Calvin Qi, who works at Glean, a search startup, would love to improve his company’s products with the latest artificial intelligence algorithms.
Glean provides search tools for applications such as Gmail, Slack, and Salesforce. According to Qi, new AI techniques for parsing language would allow Glean’s customers to find the right file or conversation much faster.
However, training such a cutting-edge AI algorithm costs millions of dollars. As a result, Glean employs smaller, less capable AI models that are incapable of extracting as much meaning from text. In the last decade, AI has produced exciting breakthroughs, such as programs that can outperform humans in complex games, steer cars through city streets under certain conditions, respond to spoken commands, and write coherent text based on a short prompt. Writing, in particular, is reliant on recent advances in computers’ ability to parse and manipulate text.
Those advancements are largely the result of feeding the algorithms more text to learn from and providing them with more chips to digest it. And that is not cheap.
Consider OpenAI’s GPT-3 language model, a large, mathematically simulated neural network fed reams of web-scraped text. GPT-3 can discover statistical patterns that predict which words should come after others with remarkable accuracy. GPT-3 is significantly better than previous AI models at tasks like answering questions, summarizing text, and correcting grammatical errors right out of the box.
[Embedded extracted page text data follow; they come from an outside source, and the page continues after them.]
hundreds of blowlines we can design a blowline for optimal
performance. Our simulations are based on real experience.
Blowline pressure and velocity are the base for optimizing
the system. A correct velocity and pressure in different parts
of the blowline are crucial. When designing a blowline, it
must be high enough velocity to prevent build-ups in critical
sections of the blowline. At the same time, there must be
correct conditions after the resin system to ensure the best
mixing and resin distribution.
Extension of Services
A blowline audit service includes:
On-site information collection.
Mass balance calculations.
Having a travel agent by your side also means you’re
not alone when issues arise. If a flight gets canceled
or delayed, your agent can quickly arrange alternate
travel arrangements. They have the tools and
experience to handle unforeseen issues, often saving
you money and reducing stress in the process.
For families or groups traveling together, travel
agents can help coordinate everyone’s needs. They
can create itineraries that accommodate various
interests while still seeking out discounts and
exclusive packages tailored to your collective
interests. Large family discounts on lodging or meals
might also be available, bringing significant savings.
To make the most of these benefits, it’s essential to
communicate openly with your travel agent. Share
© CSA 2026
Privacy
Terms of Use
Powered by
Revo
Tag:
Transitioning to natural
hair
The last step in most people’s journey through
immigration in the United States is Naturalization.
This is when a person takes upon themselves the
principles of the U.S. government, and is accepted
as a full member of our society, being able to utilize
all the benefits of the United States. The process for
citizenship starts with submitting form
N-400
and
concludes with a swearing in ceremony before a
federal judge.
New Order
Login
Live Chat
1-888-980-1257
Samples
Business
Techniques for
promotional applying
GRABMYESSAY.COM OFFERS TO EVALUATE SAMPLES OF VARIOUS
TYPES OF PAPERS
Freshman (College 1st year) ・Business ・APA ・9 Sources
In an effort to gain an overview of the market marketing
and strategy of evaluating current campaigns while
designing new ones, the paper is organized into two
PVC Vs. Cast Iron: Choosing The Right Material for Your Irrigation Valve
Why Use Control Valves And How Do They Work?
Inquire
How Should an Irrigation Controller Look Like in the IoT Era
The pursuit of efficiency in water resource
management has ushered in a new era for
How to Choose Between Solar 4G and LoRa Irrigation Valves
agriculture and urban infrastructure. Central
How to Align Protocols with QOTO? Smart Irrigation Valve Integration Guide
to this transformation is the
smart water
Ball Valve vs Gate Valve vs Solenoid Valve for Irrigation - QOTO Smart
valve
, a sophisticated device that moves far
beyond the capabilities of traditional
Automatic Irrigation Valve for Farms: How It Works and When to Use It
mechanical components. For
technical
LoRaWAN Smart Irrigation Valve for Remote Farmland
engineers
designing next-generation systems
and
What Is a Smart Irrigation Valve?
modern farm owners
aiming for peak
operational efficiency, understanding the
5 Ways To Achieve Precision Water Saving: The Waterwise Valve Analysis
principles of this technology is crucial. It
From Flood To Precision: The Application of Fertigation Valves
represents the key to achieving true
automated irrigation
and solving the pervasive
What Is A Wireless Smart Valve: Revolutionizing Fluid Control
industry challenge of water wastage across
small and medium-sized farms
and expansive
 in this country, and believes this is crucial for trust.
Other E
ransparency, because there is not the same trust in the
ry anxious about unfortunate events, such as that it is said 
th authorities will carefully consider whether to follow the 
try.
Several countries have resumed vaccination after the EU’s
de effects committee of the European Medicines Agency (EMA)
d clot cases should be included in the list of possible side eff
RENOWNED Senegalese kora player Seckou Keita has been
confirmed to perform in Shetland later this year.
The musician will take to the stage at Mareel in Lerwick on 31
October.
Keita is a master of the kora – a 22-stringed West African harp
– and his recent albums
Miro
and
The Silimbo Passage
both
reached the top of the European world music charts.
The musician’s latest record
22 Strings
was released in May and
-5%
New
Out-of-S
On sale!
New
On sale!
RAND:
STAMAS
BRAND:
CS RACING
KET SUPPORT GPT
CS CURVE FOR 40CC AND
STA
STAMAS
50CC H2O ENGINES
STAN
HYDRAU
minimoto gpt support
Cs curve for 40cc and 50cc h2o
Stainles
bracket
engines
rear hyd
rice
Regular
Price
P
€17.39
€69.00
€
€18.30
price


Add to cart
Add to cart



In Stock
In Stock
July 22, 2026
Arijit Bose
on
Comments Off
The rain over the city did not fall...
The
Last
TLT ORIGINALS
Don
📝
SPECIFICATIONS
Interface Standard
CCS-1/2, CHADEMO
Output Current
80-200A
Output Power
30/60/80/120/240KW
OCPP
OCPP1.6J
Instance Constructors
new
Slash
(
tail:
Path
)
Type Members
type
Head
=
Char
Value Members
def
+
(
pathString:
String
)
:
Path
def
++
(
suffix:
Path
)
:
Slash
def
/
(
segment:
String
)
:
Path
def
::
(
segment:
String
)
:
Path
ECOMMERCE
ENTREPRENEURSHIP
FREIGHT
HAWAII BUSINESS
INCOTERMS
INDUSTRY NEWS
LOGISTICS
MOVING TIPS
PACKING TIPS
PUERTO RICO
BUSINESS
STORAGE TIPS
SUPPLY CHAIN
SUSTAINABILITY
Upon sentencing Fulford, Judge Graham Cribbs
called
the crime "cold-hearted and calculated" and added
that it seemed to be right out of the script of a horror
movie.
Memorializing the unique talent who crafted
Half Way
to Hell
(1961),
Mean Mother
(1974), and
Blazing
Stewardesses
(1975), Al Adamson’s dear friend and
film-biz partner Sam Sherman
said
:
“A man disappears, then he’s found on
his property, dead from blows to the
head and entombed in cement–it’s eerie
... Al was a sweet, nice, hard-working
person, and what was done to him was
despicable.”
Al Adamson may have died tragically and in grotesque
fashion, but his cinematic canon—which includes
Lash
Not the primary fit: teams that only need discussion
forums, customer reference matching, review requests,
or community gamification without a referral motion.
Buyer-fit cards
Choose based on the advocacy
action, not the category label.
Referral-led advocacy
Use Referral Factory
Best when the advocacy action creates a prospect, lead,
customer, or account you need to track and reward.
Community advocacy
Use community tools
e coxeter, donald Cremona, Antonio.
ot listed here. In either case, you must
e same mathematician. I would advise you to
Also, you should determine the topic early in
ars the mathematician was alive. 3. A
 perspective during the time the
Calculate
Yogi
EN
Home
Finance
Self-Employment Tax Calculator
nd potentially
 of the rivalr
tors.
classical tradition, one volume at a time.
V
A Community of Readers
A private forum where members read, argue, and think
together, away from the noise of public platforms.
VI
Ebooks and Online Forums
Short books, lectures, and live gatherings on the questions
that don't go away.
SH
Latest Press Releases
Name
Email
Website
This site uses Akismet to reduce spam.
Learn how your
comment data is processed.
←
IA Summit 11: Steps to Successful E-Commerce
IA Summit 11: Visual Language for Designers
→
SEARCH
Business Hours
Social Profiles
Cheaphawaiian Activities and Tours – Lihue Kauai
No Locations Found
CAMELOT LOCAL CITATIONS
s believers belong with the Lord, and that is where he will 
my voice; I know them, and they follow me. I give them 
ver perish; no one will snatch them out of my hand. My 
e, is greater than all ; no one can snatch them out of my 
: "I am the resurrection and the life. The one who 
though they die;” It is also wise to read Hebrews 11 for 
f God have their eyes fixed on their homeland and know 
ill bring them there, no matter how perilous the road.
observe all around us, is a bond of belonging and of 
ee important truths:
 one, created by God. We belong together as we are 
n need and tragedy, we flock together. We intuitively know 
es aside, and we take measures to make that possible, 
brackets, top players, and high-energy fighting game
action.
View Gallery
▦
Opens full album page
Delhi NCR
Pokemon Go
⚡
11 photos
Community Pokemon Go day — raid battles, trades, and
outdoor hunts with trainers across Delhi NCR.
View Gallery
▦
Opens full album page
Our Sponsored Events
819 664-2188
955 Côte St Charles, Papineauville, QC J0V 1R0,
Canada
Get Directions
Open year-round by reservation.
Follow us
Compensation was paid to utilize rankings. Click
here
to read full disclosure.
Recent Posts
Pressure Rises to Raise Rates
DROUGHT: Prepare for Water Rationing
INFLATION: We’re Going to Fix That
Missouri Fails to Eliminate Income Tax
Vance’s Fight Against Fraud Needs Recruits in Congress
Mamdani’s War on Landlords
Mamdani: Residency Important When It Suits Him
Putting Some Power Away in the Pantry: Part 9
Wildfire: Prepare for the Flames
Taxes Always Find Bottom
According to one metric, it is 1,000 times more capable than its predecessor, GPT-2.
The rising cost of advanced AI training is also a concern for established companies looking to expand their AI capabilities.
Dan McCreary is the leader of a team at Optum, a health IT company, that uses language models to analyze call transcripts in order to identify higher-risk patients or recommend referrals. Even training a language model one-thousandth the size of GPT-3, he claims, can quickly deplete the team’s budget. Models must be trained for specific tasks, which can cost more than $50,000 when rented from cloud computing companies.
According to McCreary, cloud computing providers have little incentive to reduce prices. “We can’t trust cloud providers to work with us to reduce the costs of building our AI models,” he says. He is considering purchasing specialized chips designed to accelerate AI training.
Part of the reason AI has advanced so quickly recently is that many academic labs and startups have been able to download and use the most recent ideas and techniques. Image processing algorithms, for example, emerged from academic labs and were developed using off-the-shelf hardware and openly shared data sets.
However, it has become increasingly clear that progress in AI is linked to an exponential increase in underlying computer power over time.
Of course, large corporations have always had advantages in terms of budget, scale, and reach. Large amounts of computer power are also required in industries such as drug discovery. Some are now advocating for even greater expansion. Microsoft announced this week that it had collaborated with Nvidia to create a language model that was more than twice the size of GPT-3. Chinese researchers claim to have created a language model four times larger than that.
The company is based on a technique developed by MIT professor Michael Carbin and one of his students, Jonathan Frankle, that involves “pruning” a neural network to remove inefficiencies and create a much smaller network capable of comparable performance. According to Frankle, preliminary results indicate that it should be possible to cut the amount of computer power required to train something like GPT-3 in half, lowering development costs.
Carbin claims that there are other methods for improving neural network training performance. Mosaic ML intends to open-source much of its technology while also providing consulting services to companies looking to reduce the cost of AI deployment. According to Carbin, one potential offering is a tool that measures the trade-offs between different methods in terms of accuracy, speed, and cost.
Mosaic ML’s technology, according to Kanter of MLCommons, may help well-heeled companies take their models to the next level, but it may also help democratize AI for companies lacking deep AI expertise.